Js very stubborn to so theres no reasoning with him. so I left him to get on with it and got on with the other children. when I looked at the time in total this was 2 hours later when he decided that he was going to calm down.. hes been on report for a while now at school 1 being good to 5 being asked to leave the class room. and recently its been 3, 4 and even 5's, i have spoken "mum" and shes going to have a chat. other then that i donno what i can do :s

how would you have dealt with it

(ps when he's good, hes a lovely boy...)

Toothfairy
12-05-2010, 06:37 PM
Could you do some 'Event Sampling'.
This is useful for monitoring behaviour, you need to record;

* What happened
* If there were any other children invloved and in what way
* Who else was was around at the time
* How long did the childs behaviour last on each occasion
* What time did the incident occour.

Then after a period of time you need to look back over each incident and see if you can spot any triggers.

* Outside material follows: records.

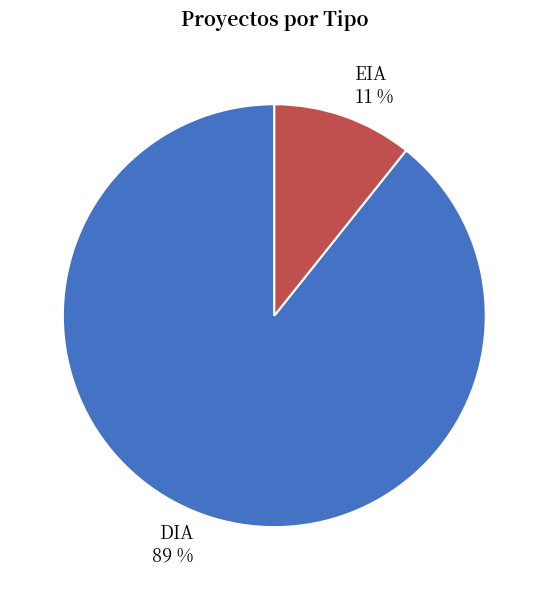

How many slices are in this pie chart?

2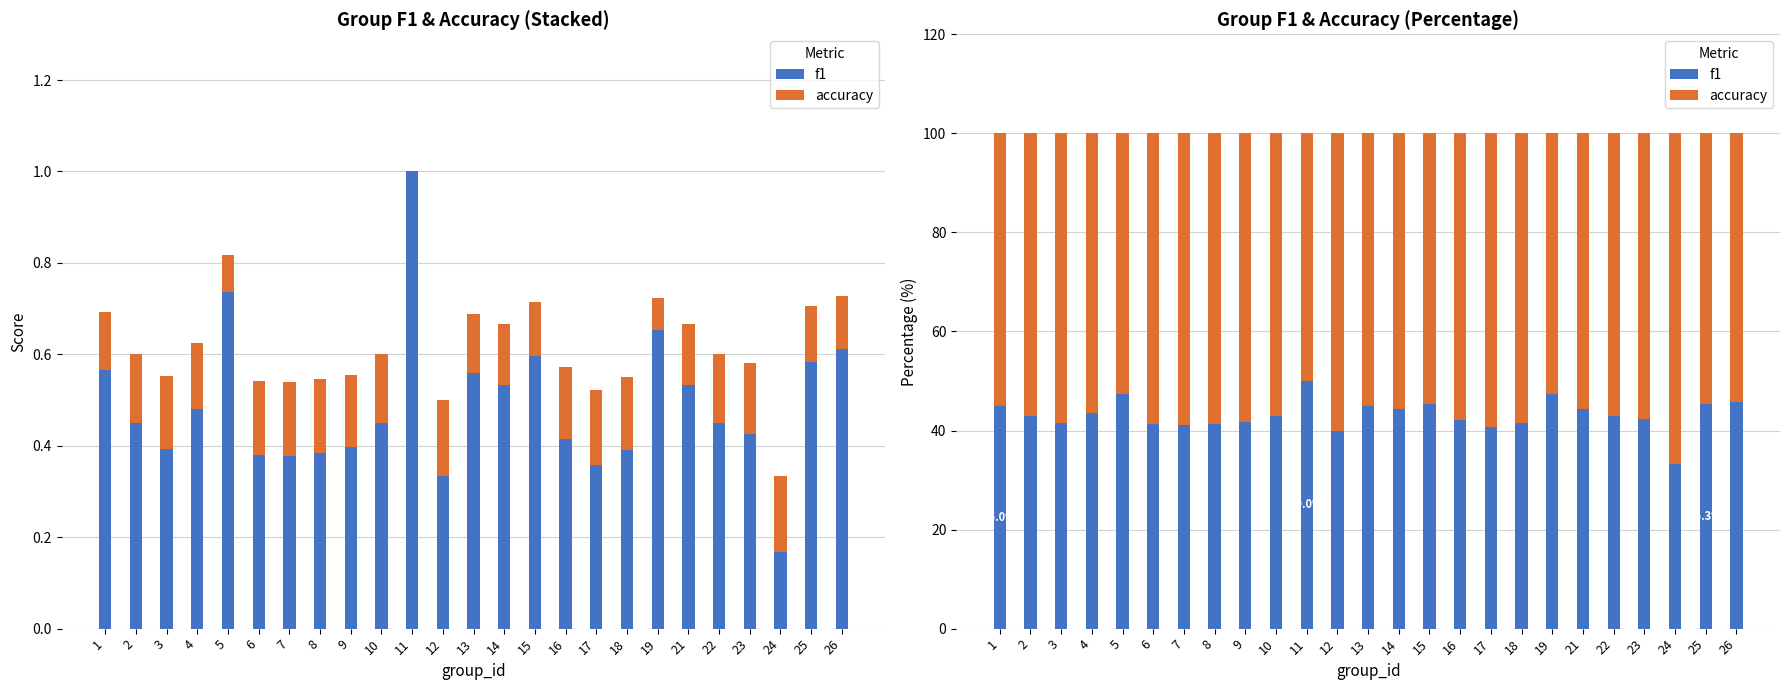

What are all the series names shown in the legend?

f1, accuracy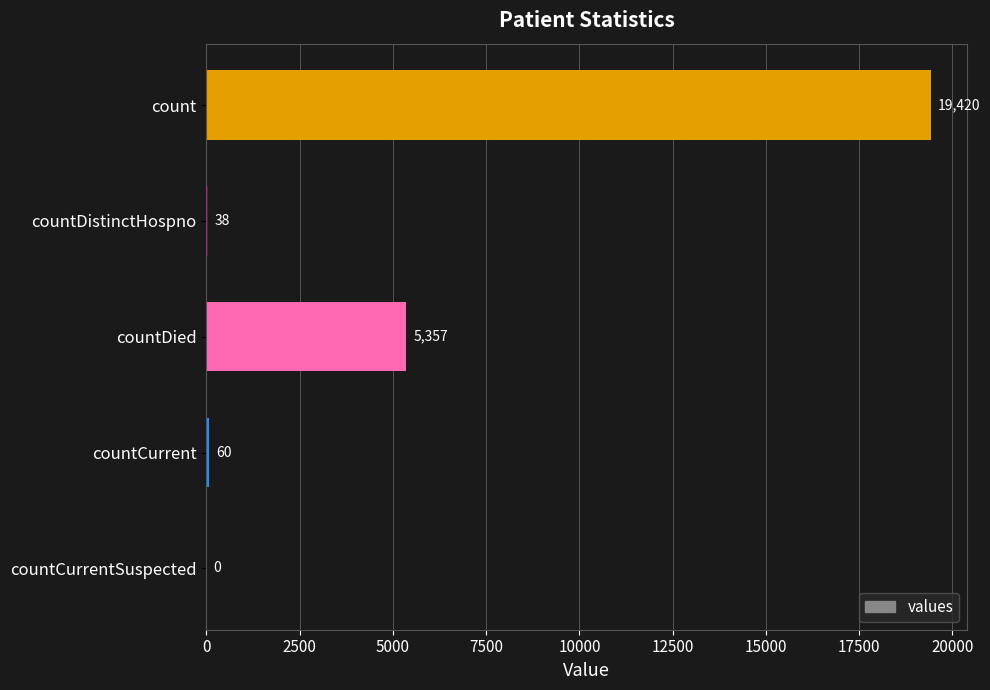

Reading top to bottom, transcribe all the data shown in this chart.

count=19420	countDistinctHospno=38	countDied=5357	countCurrent=60	countCurrentSuspected=0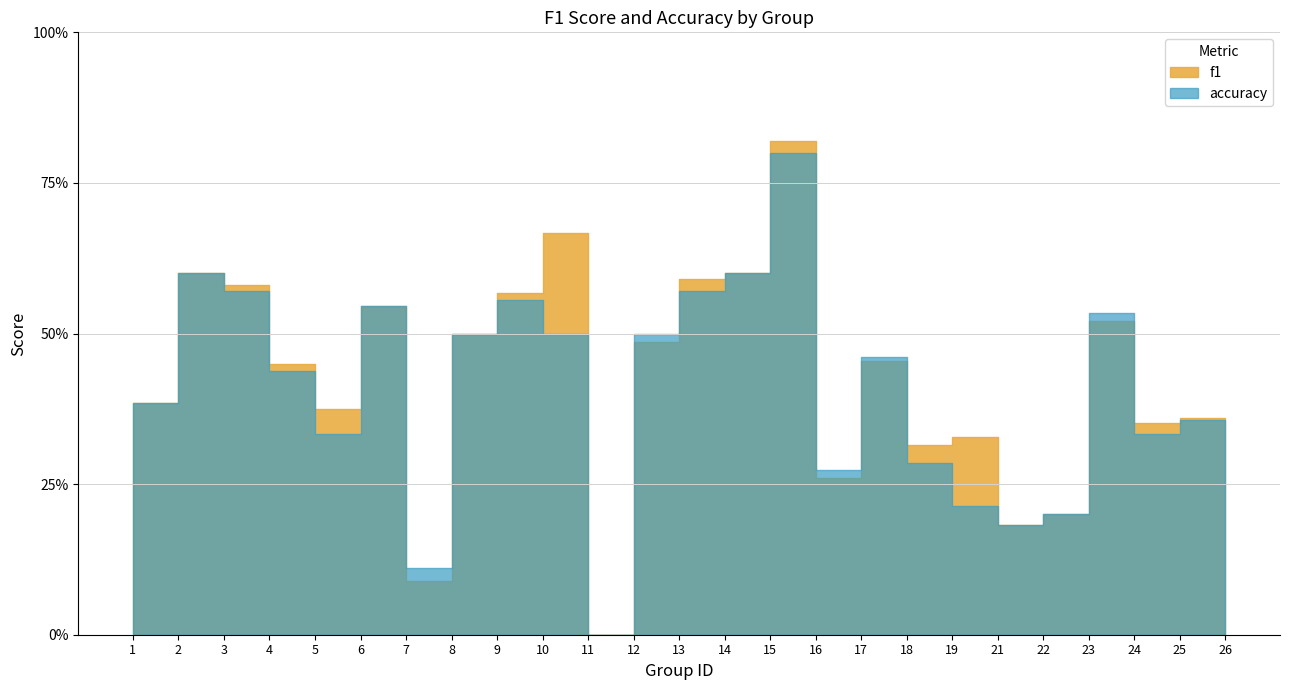

What is the value of the accuracy point at the 4th from the left?

0.4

Once you have found a trigger, it should help you in planning how to respond to his behaviour.

HTH :thumbsup:

emmadines
12-05-2010, 07:37 PM
Could you do some 'Event Sampling'.
This is useful for monitoring behaviour, you need to record;

* What happened
* If there were any other children invloved and in what way
* Who else was was around at the time
* How long did the childs behaviour last on each occasion
* What time did the incident occour.

Then after a period of time you need to look back over each incident and see if you can spot any triggers.

Once you have found a trigger, it should help you in planning how to respond to his behaviour.

HTH :thumbsup:

thats a good idea. Ill look into that, Thankyou

The Juggler
12-05-2010, 09:01 PM
seems like the trigger might be anything that upsets him though. I think he needs lots of help in learning how to deal with that disappointmnet. I know he's older but sitting with him and 'telling' him how/why he feels upset might help him to be able to verbalise and think it through himself.

So a few minutes of being rude then you go out maybe (ignoring rudeness for a few weeks) saying, I know your upset, is it because xx took your xxxx. Does that make you feel angry? Then suggest what he could do i.e. tell you, tell xx how he feels when they take the lego.

It is a long slog but children (unless they maybe have deeper routed issues) such as undiagnosed adhd etc do respond.